Prompt Symbols Display as Boxes
If your prompt shows boxes or question marks instead of arrows, Git symbols, or branch separators, install Powerline fonts:
sudo apt install fonts-powerline
Restart the terminal emulator after installation so it can load the new font files.
Zsh Plugins Do Not Load
For Oh My Zsh plugins installed with Git, confirm the plugin directories exist:
ls ~/.oh-my-zsh/custom/plugins/
Expected entries include:
zsh-autosuggestions zsh-syntax-highlighting
Also confirm the plugin names in ~/.zshrc match the directory names exactly:
grep "^plugins=" ~/.zshrc
For APT-installed plugins, verify the packaged source files exist:
ls /usr/share/zsh-autosuggestions/zsh-autosuggestions.zsh
ls /usr/share/zsh-syntax-highlighting/zsh-syntax-highlighting.zsh
If those files exist but the plugins still do not work, place the source lines near the end of ~/.zshrc, after other prompt and plugin configuration.
Update Zsh on Ubuntu
Zsh and APT-installed plugins update through the normal Ubuntu package manager. To upgrade only already-installed Zsh packages, use --only-upgrade:
sudo apt update
sudo apt install --only-upgrade zsh zsh-autosuggestions zsh-syntax-highlighting fonts-powerline
Update Oh My Zsh
Oh My Zsh includes a built-in updater that pulls the latest framework changes from GitHub:
omz update
Update custom plugins installed with Git from their own directories:
git -C ${ZSH_CUSTOM:-~/.oh-my-zsh/custom}/plugins/zsh-autosuggestions pull
git -C ${ZSH_CUSTOM:-~/.oh-my-zsh/custom}/plugins/zsh-syntax-highlighting pull
Reload the Zsh configuration after updating plugins:
source ~/.zshrc
Remove Zsh from Ubuntu
Switch back to Bash before removing Zsh, then remove the packages and optional home-directory configuration.

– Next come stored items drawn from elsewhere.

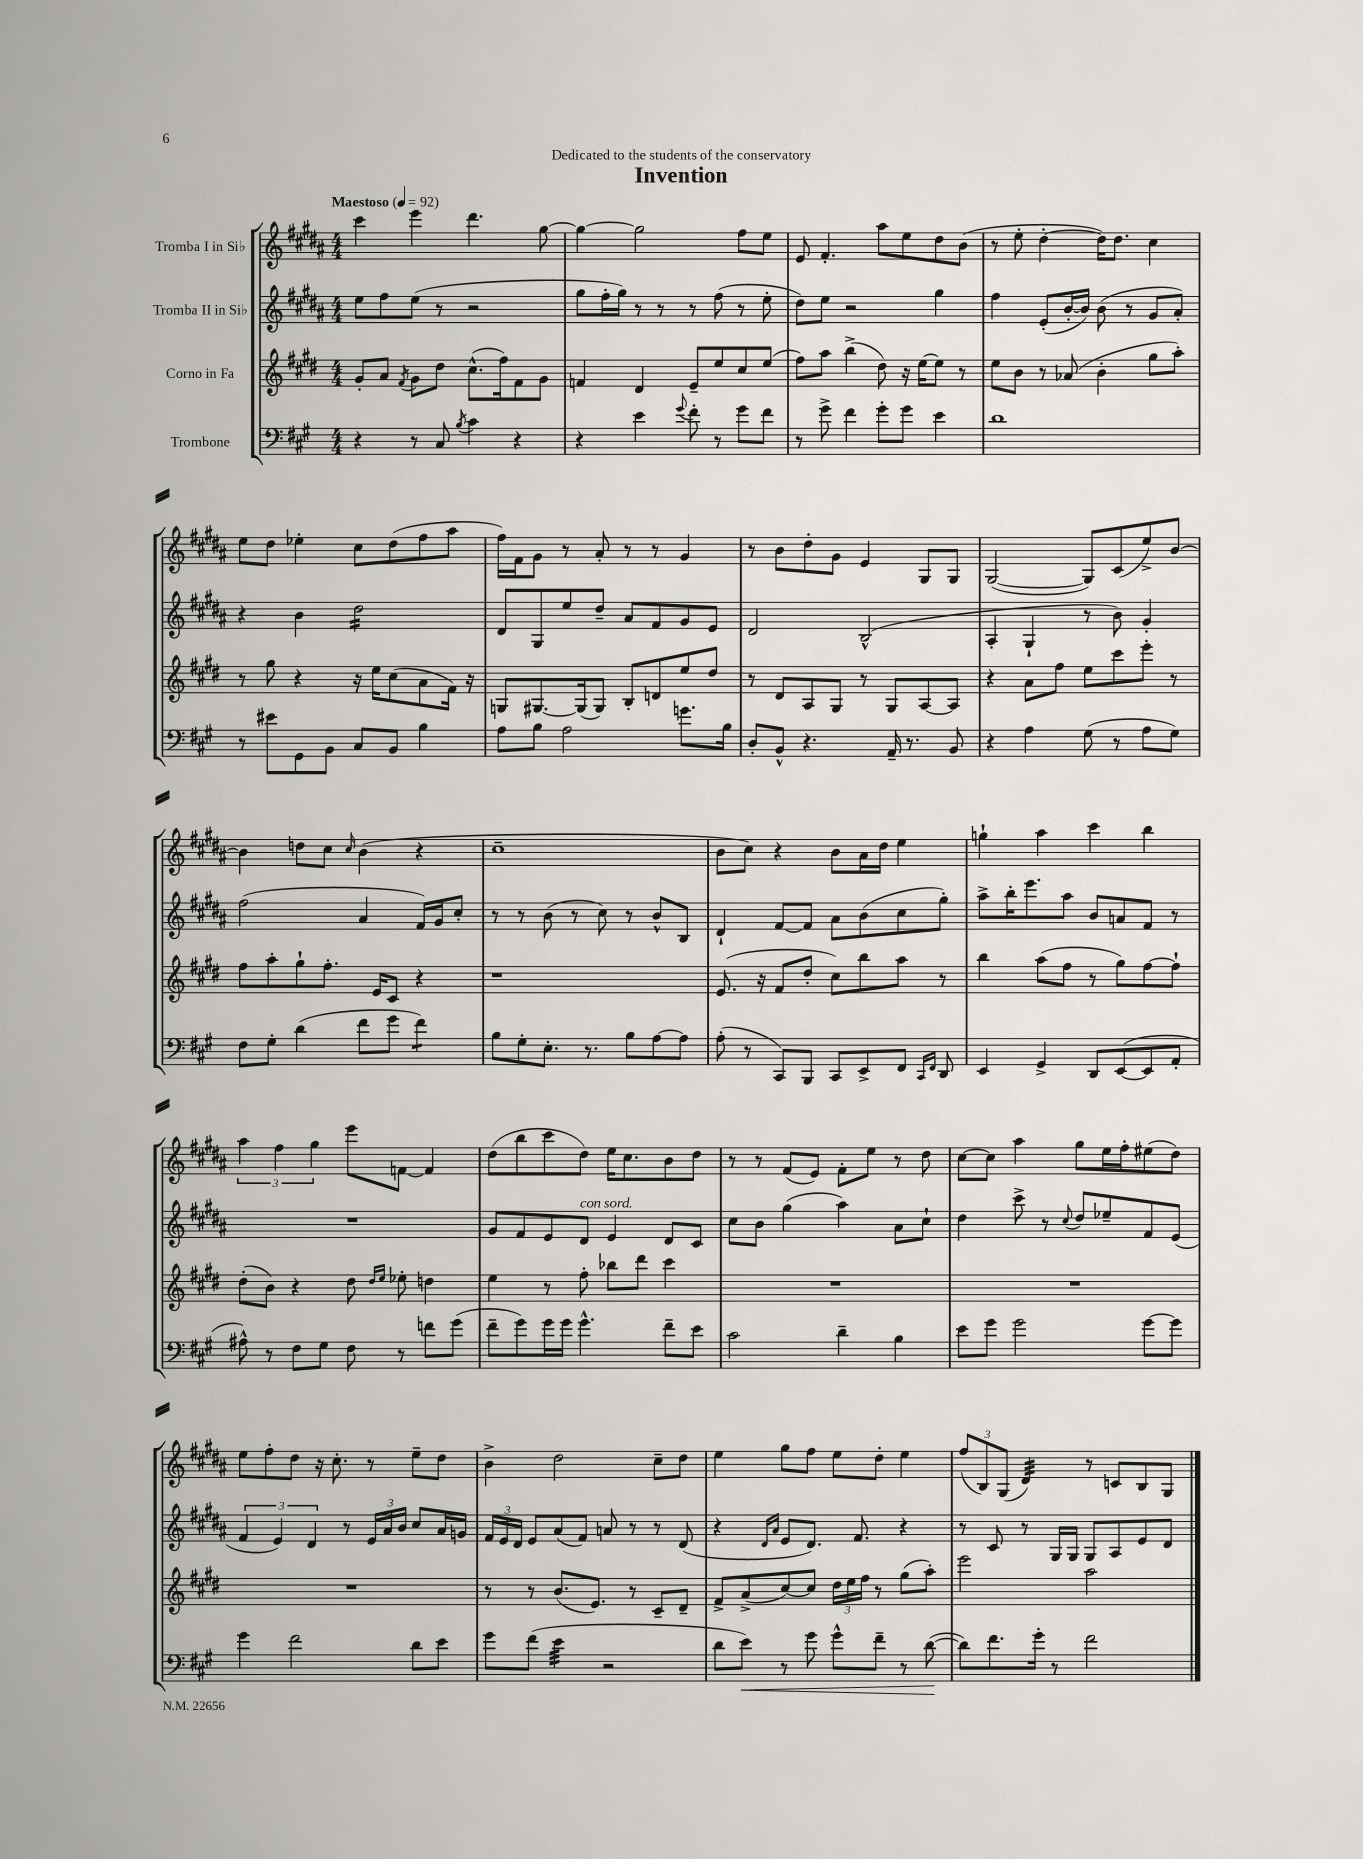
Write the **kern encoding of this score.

**kern	**kern	**kern	**kern
*staff4	*staff3	*staff2	*staff1
*clefF4	*clefG2	*clefG2	*clefG2
*k[f#c#g#]	*k[f#c#g#d#]	*k[f#c#g#d#a#]	*k[f#c#g#d#a#]
*M4/4	*M4/4	*M4/4	*M4/4
*MM92	*MM92	*MM92	*MM92
4r	8g#'	8ee	4ccc#
.	8a	8ff#	.
.	8qf#	.	.
8r	8g#	(8ee	4eee
8C#	8dd#	8r	.
8qB	.	.	.
4c#	(8.cc#^^	2r	4.ddd#
.	16ff#)	.	.
4r	8f#	.	.
.	8g#	.	[8gg#
=	=	=	=
4r	4f	8gg#	4gg#_
.	.	16ff#'	.
.	.	16gg#)	.
4e	4d#	8r	2gg#]
.	.	8r	.
8qqg#	.	.	.
8f#'	8e~	8r	.
8r	8ee	(8ff#	.
8g#	8cc#	8r	8ff#
8f#	(8ee	8ee'	8ee
=	=	=	=
8r	8ff#)	8dd#)	8e
8g#^	8aa	8ee	4.f#'
4f#	(4bb^	2r	.
8g#'	8dd#)	.	8aa#
8g#	16r	.	8ee
.	[16ee	.	.
4e	8ee]	4gg#	8dd#
.	8r	.	(8b
=	=	=	=
1d	8ee	4ff#	8r
.	8b	.	8ee'
.	8r	(8e'	[4dd#'
.	(8a-	[16b'	.
.	.	16b])	.
.	4b'	(8b	16dd#])
.	.	.	8.dd#
.	.	8r	.
.	8gg#	8g#	4cc#
.	8aa')	8a#')	.
=	=	=	=
8r	8r	4r	8ee
8e#	8gg#	.	8dd#
8GG#	4r	4b	4ee-'
8BB	.	.	.
8C#	16r	2dd#	8cc#
.	16ee	.	.
8BB	(8cc#	.	(8dd#
4B	8a	.	8ff#
.	16f#)	.	8aa#
.	16r	.	.
=	=	=	=
8A	8G	8d#	16ff#)
.	.	.	16f#
8B	[8.G#	8G#	8g#
2A	.	8ee	8r
.	(16G#]	.	.
.	8G#)	8dd#~	8a#'
.	8B'	8a#	8r
.	8d	8f#	8r
8.g	8ee	8g#	4g#
.	8dd#	8e	.
16B	.	.	.
=	=	=	=
8D'	8r	2d#	8r
8BB^^	8d#	.	8b
4.r	8A	.	8dd#'
.	8G#	.	8g#
.	8r	(2B^^	4e
16AA~	8G#	.	.
8.r	.	.	.
.	[8A	.	8G#
8BB	8A]	.	8G#
=	=	=	=
4r	4r	4A#'	([2G#
4A	8a	4G#`	.
.	8ff#	.	.
(8G#	8ee	8r	8G#])
8r	8ccc#	8b)	(8c#
8A	8eee'	4g#'	8ee^)
8G#)	8r	.	[8b
=	=	=	=
8F#	8ff#	(2ff#	4b]
8G#'	8aa'	.	.
(4d	8gg#`	.	8dd
.	8.ff#'	.	8cc#
.	.	.	16qqcc#
8f#	.	4a#	(4b
.	16e	.	.
8g#	8c#	.	.
4f#)	4r	16f#)	4r
.	.	16g#	.
.	.	8cc#'	.
=	=	=	=
8B	1r	8r	1cc#~
8G#'	.	8r	.
8.E'	.	(8b	.
.	.	8r	.
8.r	.	.	.
.	.	8cc#)	.
8B	.	8r	.
[8A	.	8b^^	.
8A]	.	8B	.
=	=	=	=
(8A'	(8.e	4d#`	8b
8r	.	.	8cc#)
.	16r	.	.
8CC#)	8f#	[8f#	4r
8BBB	8dd#'	8f#]	.
8CC#	8cc#)	8a#	8b
8EE^	8bb	(8b	16a#
.	.	.	16dd#
8FF#	8aa	8cc#	4ee
16qqCC#	.	.	.
16qqFF#	.	.	.
8DD	8r	8gg#')	.
=	=	=	=
4EE	4bb	8aa#^	4gg`
.	.	16bb'	.
.	.	8.eee	.
4GG#^	(8aa	.	4aa#
.	8ff#	8aa#	.
8DD	8r	8b	4ccc#
([8EE	8gg#)	8a	.
8EE]	[8ff#	8f#	4bb
8AA'	8ff#`]	8r	.
=	=	=	=
8A#^^)	(8dd#'	1r	6aa#
8r	8b)	.	.
.	.	.	6ff#
8F#	4r	.	.
.	.	.	6gg#
8G#	.	.	.
8F#	8dd#	.	8eee
.	16qqdd#	.	.
.	16qqee	.	.
8r	8ee-'	.	[8f
8f	4dd	.	4f]
(8g#	.	.	.
=	=	=	=
8f#~	4ee	8g#	(8dd#
8g#)	.	8f#	8bb
16g#	8r	8e	8ccc#
16g#	.	.	.
4.g#^^	8ff#'	8d#	8dd#)
.	8bb-	4e	16ee
.	.	.	8.cc#
.	8ddd#	.	.
8f#~	4ccc#	8d#	8b
8e	.	8c#	8dd#
=	=	=	=
2c#	1r	8cc#	8r
.	.	8b	8r
.	.	(4gg#	(8f#
.	.	.	8e)
4d~	.	4aa#)	8f#'
.	.	.	8ee
4B	.	8a#	8r
.	.	8cc#`	8dd#
=	=	=	=
8e	1r	4dd#	[8cc#
8g#	.	.	8cc#]
2g#	.	8ccc#^	4aa#
.	.	8r	.
.	.	8qqcc#	.
.	.	8dd#	8gg#
.	.	8ee-~	16ee
.	.	.	16ff#'
[8g#	.	8f#	(8ee#
8g#]	.	(8e	8dd#)
=	=	=	=
4g#	1r	6f#	8ee
.	.	.	8ff#'
.	.	6e)	.
2f#	.	.	8dd#
.	.	6d#	.
.	.	.	16r
.	.	.	8.cc#'
.	.	8r	.
.	.	24e	8r
.	.	24a#	.
.	.	24b	.
8d	.	8cc#	8ee~
8e	.	16a#	8dd#
.	.	16g	.
=	=	=	=
8g#	8r	24f#	4b^
.	.	24e	.
.	.	24d#	.
(8f#	8r	8e	.
4e	(8.b	(8a#	2dd#
.	.	8f#)	.
.	8.e)	.	.
2r	.	8a	.
.	8r	8r	.
.	8c#~	8r	8cc#~
.	8d#~	(8d#	8dd#
=	=	=	=
8d	8f#^	4r	4ee
8e)	(8a^	.	.
.	.	16qqd#	.
.	.	16qqa#	.
8r	[8cc#)	8e	8gg#
8g#	8cc#]	8.d#)	8ff#
8g#^^	24dd#	.	8ee
.	24ee	.	.
.	.	8.f#	.
.	24ff#	.	.
8f#~	8r	.	8dd#'
8r	(8gg#	4r	4ee
([8d	8aa')	.	.
=	=	=	=
8d])	2eee	8r	(12ff#
.	.	.	12B)
8.f#	.	8c#	.
.	.	.	(12G#
.	.	8r	4d#)
16g#'	.	.	.
8r	.	16G#	.
.	.	16G#	.
2f#	2aa	8G#	8r
.	.	8A#	8c
.	.	8e	8B
.	.	8d#	8G#
==	==	==	==
*-	*-	*-	*-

Restore Bash as the Login Shell
Change your login shell back to Bash before uninstalling the Zsh package:
chsh -s /bin/bash
Verify the configured login shell:
getent passwd "$USER" | cut -d: -f7
Expected output:
/bin/bash
Uninstall Zsh Packages
Remove the base shell, APT plugins, and optional Powerline fonts if you installed them during the Zsh setup:
sudo apt remove --purge zsh zsh-autosuggestions zsh-syntax-highlighting fonts-powerline
After the package removal, review any autoremovable package list before confirming cleanup. Skip the command if APT proposes unrelated desktop packages, kernels, or tools you still need:
sudo apt autoremove
Remove Zsh Configuration Files
The following commands permanently delete your Zsh configuration, command history, and Oh My Zsh installation. Back up
~/.zshrcfirst if it contains aliases, functions, or prompt settings you want to reuse.
rm -rf ~/.oh-my-zsh ~/.zcompdump*
rm -f ~/.zshrc ~/.zshrc.pre-oh-my-zsh ~/.zsh_history
Log out and back in to finish the shell change. New terminal sessions should open Bash again after the next login.
Conclusion
With Zsh installed on Ubuntu, your login shell can use smarter completion, a cleaner prompt, and either APT-managed plugins or the larger Oh My Zsh ecosystem. Keep plugin choices in one path, review Install Git on Ubuntu if you plan to manage custom plugin repositories, and use curl command examples for Linux when troubleshooting installer downloads.